冬の首都高湾岸線を常磐道へ、荒川沿いに車を走らせると、助手席の窓には富士山が見える。スカイツリーの左側に見えていたはずの富士山は、車が進むにつれて網目状のフォルムの向こうに隠れ、四つ木あたりで右側へ位置を変える。その時、運転席側の窓に視線を移すと、東の地平線に見える双子の嶺が筑波山である。
東に筑波、西に富士。
筑波山は富士山のように、江戸の中心から、眺めることが出来たらしい。標高千メートルに満たない筑波山を百名山に選んだのは、その歴史故と深田久弥は言う。山岳信仰の神社のあるこの山は茨城県の観光地だが「弁慶の七戸転び」はじめ、巨石の急勾配が続き、登るのは楽ではない。
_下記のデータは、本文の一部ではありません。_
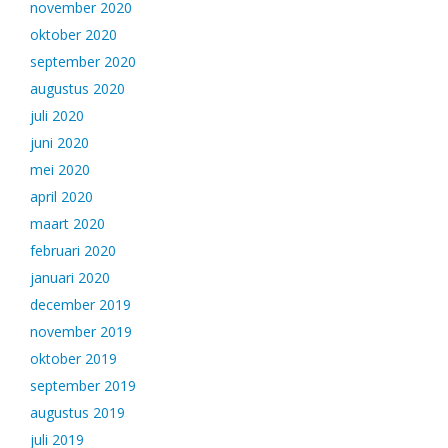
november 2020
oktober 2020
september 2020
augustus 2020
juli 2020
juni 2020
mei 2020
april 2020
maart 2020
februari 2020
januari 2020
december 2019
november 2019
oktober 2019
september 2019
augustus 2019
juli 2019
山頂から、関東平野越しの富士山や新宿のビル群、スカイツリーを確認。江戸の街から、筑波山を眺めることができたのは嘘ではない。だけれど、冒頭の唄の歌詞にあるような涼しげな新緑の山はどのくらい近づけば、それとわかるのだろう? 遠くの山は青く見える。ケロヨンの緑色ではない。ちなみに筑波山の名物、ガマガエルの置物は茶色かった。